O neorrealismo ainda existe?
Dois jovens senegaleses partem de Dakar para encontrar uma Europa que imaginam utópica e redentora: com o filme Eu Capitão, o cineasta italiano Matteo Garrone filma uma odisseia contemporânea marcada por um primitivo desejo de realismo.
Revelado no último Festival deVeneza, nomeado para o Óscar de melhor filme internacional, Eu Capitão (a partir de hoje nas salas portuguesas) leva-nos a sublinhar o facto de o cinema italiano continuar a ser um fundamental espaço de referência no interior da produção europeia. E tanto mais quanto a história de dois rapazes senegaleses que partem para Itália, tentando escapar à pobreza da sua vida em Dakar – interpretados pelos magníficos Seydou Sarr (prémio de melhor jovem ator em Veneza) e Moustapha Fall –, contém ecos simbólicos das sagas neorrealistas que autores como Roberto Rossellini conceberam há cerca de oito décadas, de alguma maneira abrindo portas para a modernidade cinematográfica que, na década de 1960, geraria as NovasVagas.
Que está, então, em jogo? Nada mais nada menos que a possibilidade de representação da aventura trágica de dois jovens, Seydou e Moussa, que abandonam o seu país movidos e motivados pela ilusão de uma luminosa utopia europeia, acabando por enfrentar os perigos de uma paisagem desértica de gangs criminosos e violência infernal.
Com resultados desiguais, mas sempre motivadores, o realizador de Eu Capitão, Matteo Garrone, é alguém que se tem confrontado com esse desafio de instilar realismo em retratos de personagens e situações que, no limite, desafiam a própria definição de “realidade” – exemplo esclarecedor poderá ser o seu filme mais conhecido, Gomorra (2008), sobre os circuitos do crime em Nápoles. Há em Garrone a energia e o espírito crítico de um olhar que resiste aos estereótipos da “velocidade” televisiva e aos respetivos mecanismos moralistas. Certamente não por acaso, é dele o notável Reality (2012), contundente libelo contra a chantagem humana do Big Brother televisivo, distinguido em Cannes com o Grande Prémio do Júri.

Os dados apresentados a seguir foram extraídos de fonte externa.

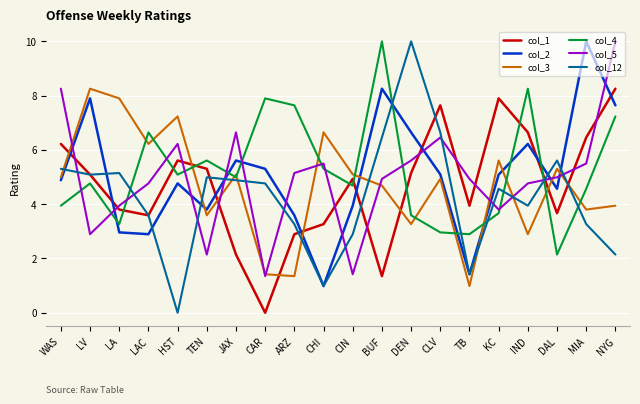

How many values in the col_1 series are below 5?

10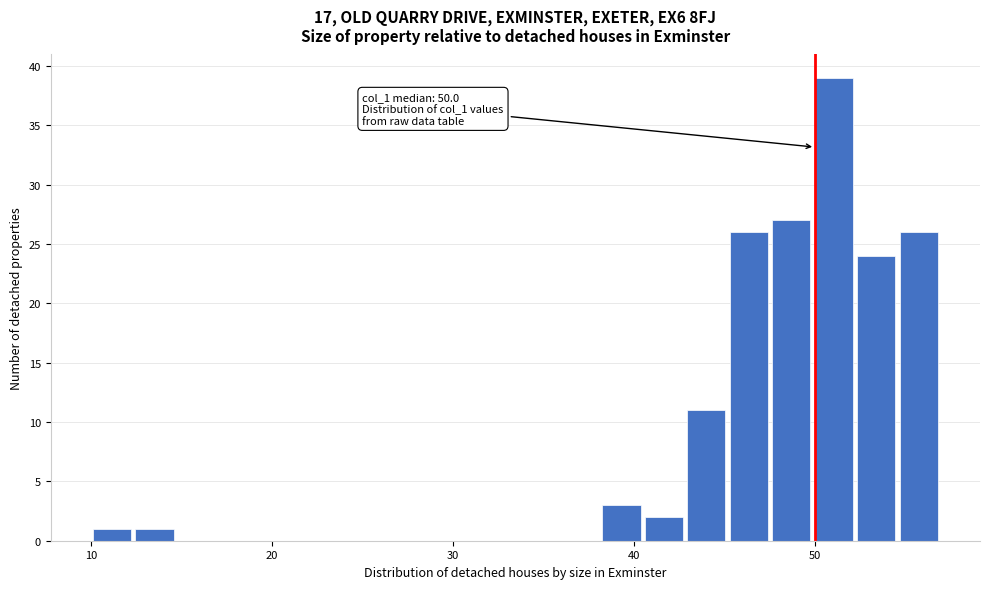

Around what value on the x-axis is the tallest bar? Give the approximate position of its centre, as read against the axis.

51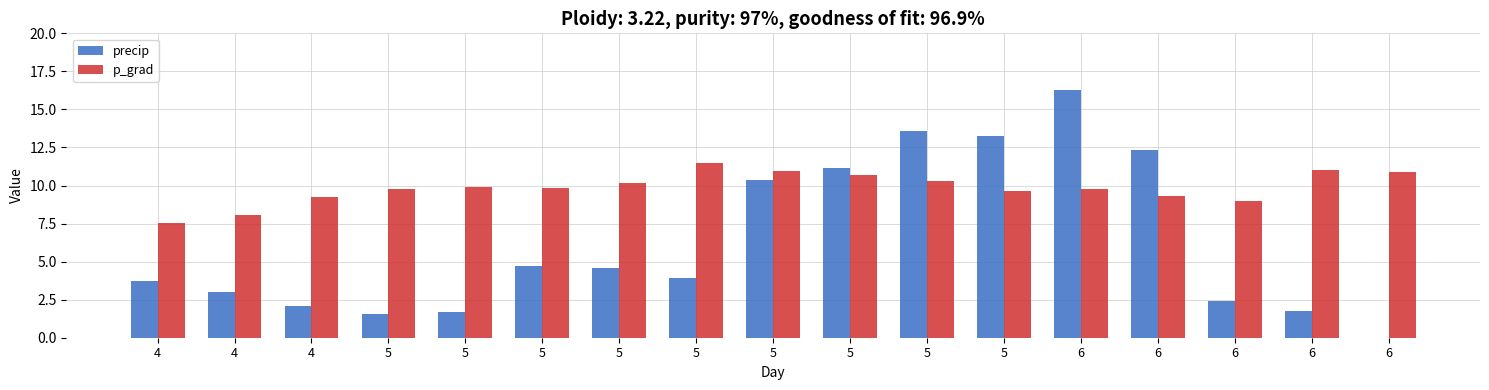

What are all the series names shown in the legend?

precip, p_grad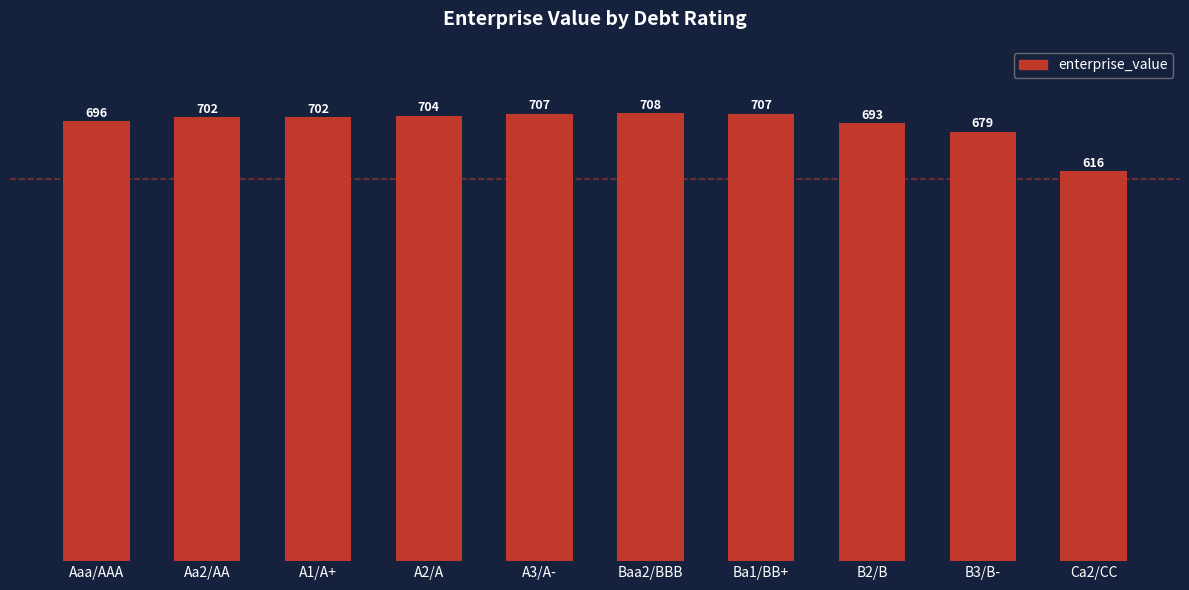

The chart shows a value of 248.6 at B3/B-. True or false?

False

Claro que a conjuntura social e cinematográfica em que Garrone trabalha invalida qualquer especulação no sentido de reduzir Eu Capitão a uma “repetição” de matrizes neorrealistas – mesmo admitindo que a vulnerabilidade de Seydou e Moussa possa ser interpretada como um eco simbólico dos sofrimentos de personagens de filmes como Ladrões de Bicicletas (1948), de Vittorio De Sica. O que, creio, importa reter é o facto de Garrone, tal como os mestres italianos do passado, entender o seu labor como uma aventura de descoberta dos mais pequenos detalhes das personagens (da significação das palavras ao uso de camisolas de equipas de futebol europeias, incluindo a seleção portuguesa), suscetíveis de nos fazer compreender a complexidade social, económica e cultural da realidade com que cineasta e espectador estão confrontados.
Inevitavelmente, a narrativa de Seydou e Moussa remete-nos para o tema dos refugiados no mundo contemporâneo, em particular a fuga de muitos africanos para os países europeus do Mediterrâneo. Com uma dimensão que importa sublinhar: em vez de um discurso paternalista e generalista para consumo televisivo descartável, Garrone filma gente viva e situações concretas: o desejo de realismo persiste como um método possível para o cinema.